Judge revokes dairy permits

LIHUE — A judge Tuesday revoked all developer permits and approvals for construction of a dairy in Poipu, pending an environmental assessment.

Judge Randal Valenciano granted Kawailoa Development LLP’s motion for summary judgment against Hawaii Dairy Farms that would require HDF to follow Hawaii Revised Statutes 343.

“The suit was filed because the dairy farm was beginning development and build out of the farm without first obtaining an environmental assessment,” said Bridget Hammerquist, president of Friends of Maha‘ulepu, an opponent of the proposed dairy.

The statute requires an environmental assessment at a minimum, and possibly an environmental impact statement, because HDF has, as part of the dairy plant, a wastewater treatment unit that will hold an exceedingly amount of manure and effluent.

“The law requires when you have something like that — a large collection in the open — you must consider the potential impact to the environment, you must study its feasibility and put before the decision makers the factual findings from the environmental assessment,” Hammerquist said.

The ruling stems from a suit filed by Kawailoa Development LLP, owner of the Grand Hyatt Kauai Resort & Spa, and the Poipu Bay Golf Course — a landowner three miles away from the proposed dairy.

Kawailoa claims its business, recreational, environmental and aesthetic interests would be adversely affected by the wastewater treatment unit, the dairy farm and its effluent ponds.

It claims the harm could be avoided with the preparation of an environmental assessment to assess the effects of discharge, odors and other pollution that could diminish the properties, and pose a potential health risk to employees and guests, endangered species and the natural environment.

HDF plans to develop a minimum 699-cow dairy on a 557-acre site in Mahaulepu Valley.

The rotational-grazing dairy system would use 100 percent of all manure on the site as natural fertilizer to grow grass, according to reports.
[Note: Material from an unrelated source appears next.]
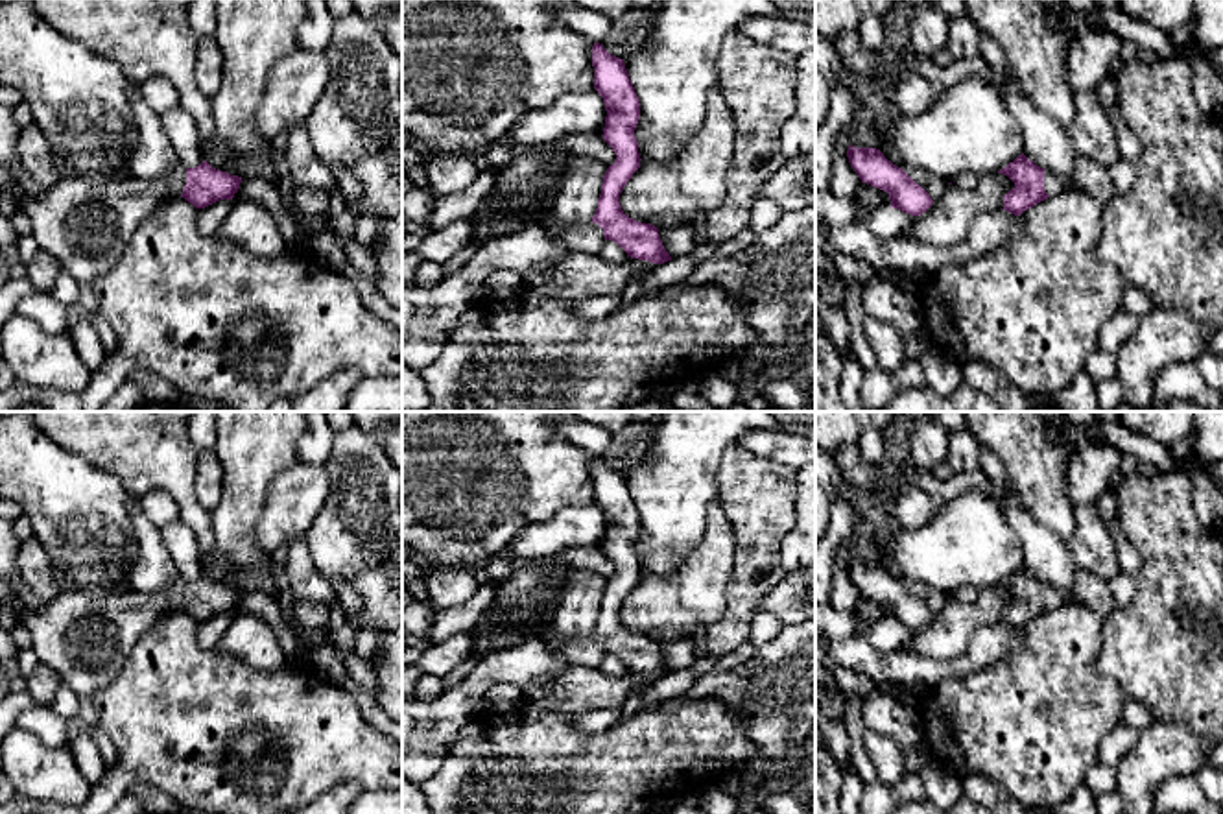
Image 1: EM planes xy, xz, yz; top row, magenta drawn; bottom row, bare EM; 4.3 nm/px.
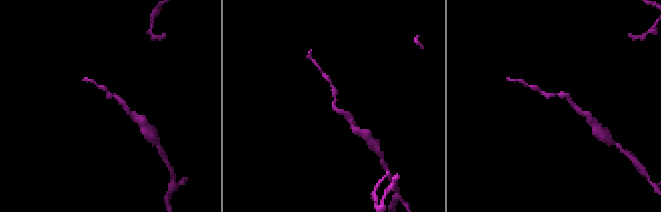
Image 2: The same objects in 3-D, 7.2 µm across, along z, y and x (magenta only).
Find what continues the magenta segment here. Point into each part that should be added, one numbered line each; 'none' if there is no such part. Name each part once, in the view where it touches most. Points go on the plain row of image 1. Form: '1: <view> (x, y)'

Hawaii Dairy Farms spokeswoman Amy Hennessey said HDF is “disappointed that the Fifth Circuit Court has effectively lumped our dairy into the same category as a wastewater treatment plant, thus setting a dangerous precedent for farmers and ranchers.”

“Today’s decision could force all future animal agricultural endeavors that are striving to be more sustainable and environmentally sensitive to produce an Environmental Assessment before beginning operations,” she said. “This environmental review has never before been required and would likely prove too onerous and expensive for the average farmer or rancher.”

HDF plans on appealing the decision.

“We are moving forward with our new Draft Environmental Impact Statement based on feedback from regulators, so this decision won’t affect us as much as it will affect smaller farming projects that cannot afford the increased costs from these new regulatory hurdles,” Hennessey said.

Valenciano said he’s not going to tell agencies how to decide, but he is going to tell them decisions should not be made until the administrative entities have the information the law wants them to have when it requires the environmental review, according to Hammerquist.

“We’ve been asking for this for as long as the owners of the Hyatt,” Hammerquist said. “We are very happy for them, with this result.”